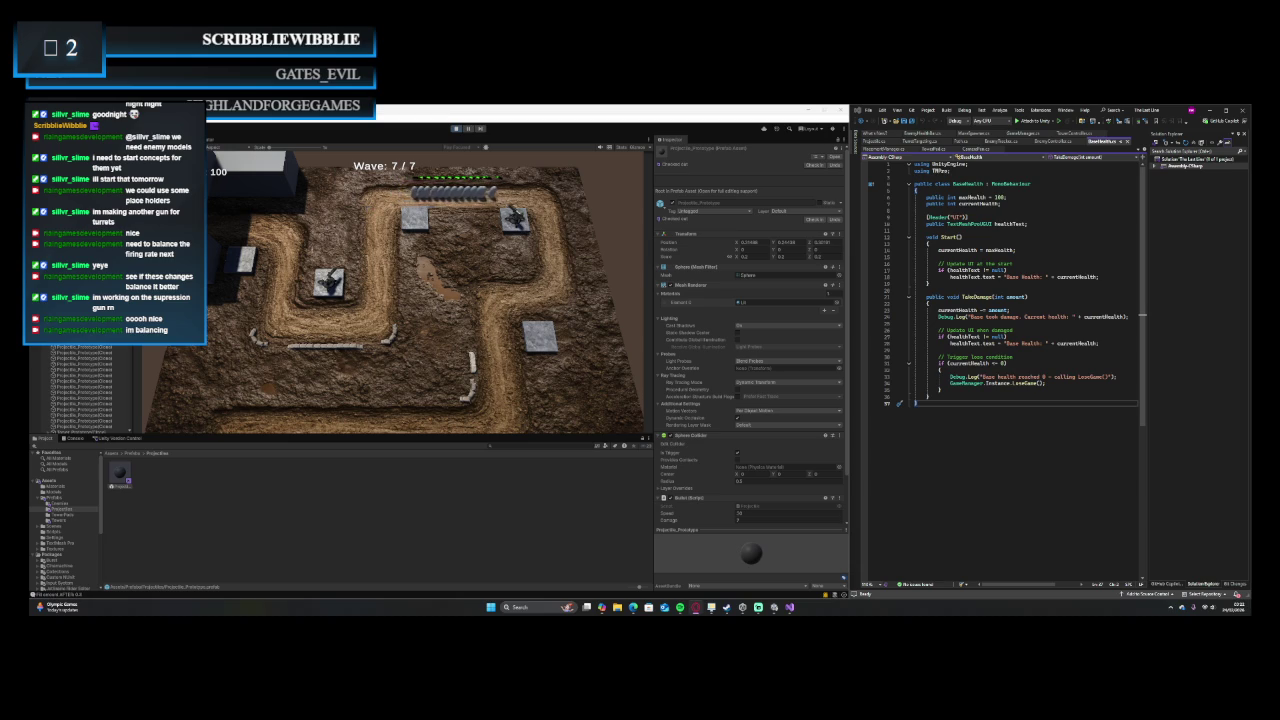
Step: Stop the play test after the game reaches wave 7 of 7
{"action": "left_click", "coordinate": [456, 128]}
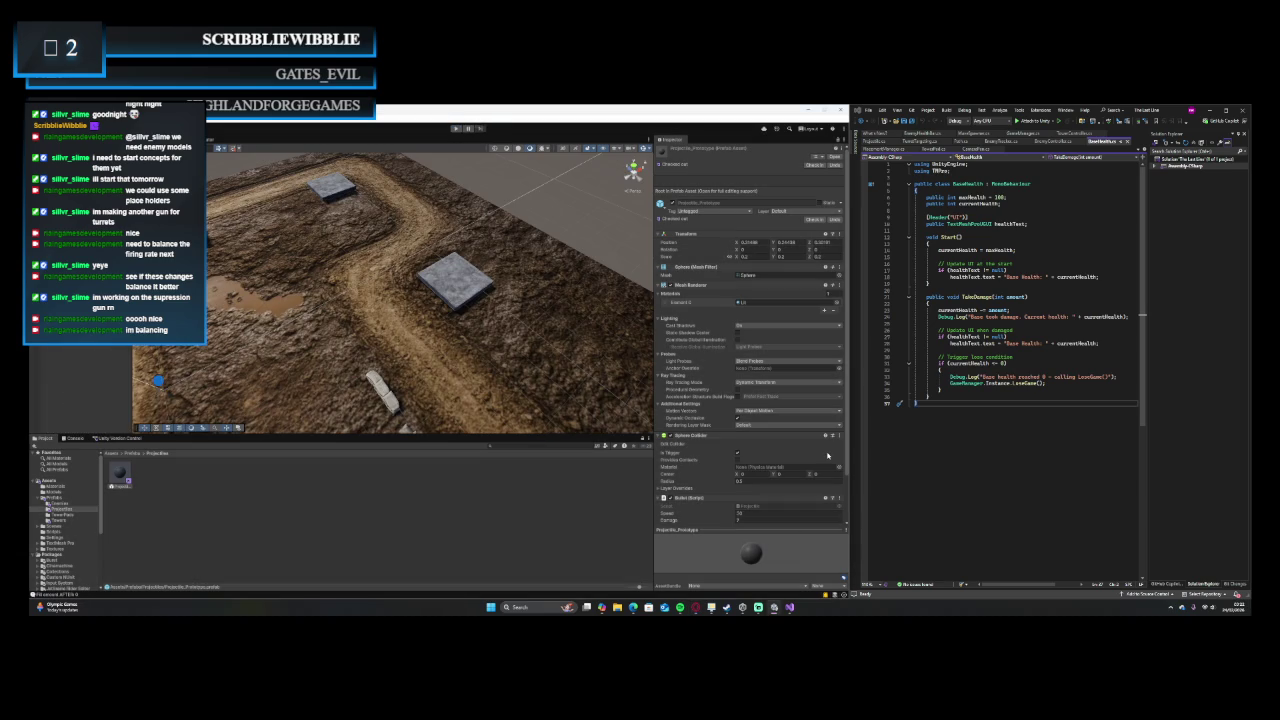
Step: Scroll the Inspector down to the Projectile_Prototype's components
{"action": "scroll", "coordinate": [745, 415], "scroll_direction": "down", "scroll_amount": 2}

════════

__REQUIRED WORK__:
Could you reproduce all of the data above exactly and skip any image?

__EXERCISE OUTPUT__:
Step: Stop the play test after the game reaches wave 7 of 7
{"action": "left_click", "coordinate": [456, 128]}
Step: Scroll the Inspector down to the Projectile_Prototype's components
{"action": "scroll", "coordinate": [745, 415], "scroll_direction": "down", "scroll_amount": 2}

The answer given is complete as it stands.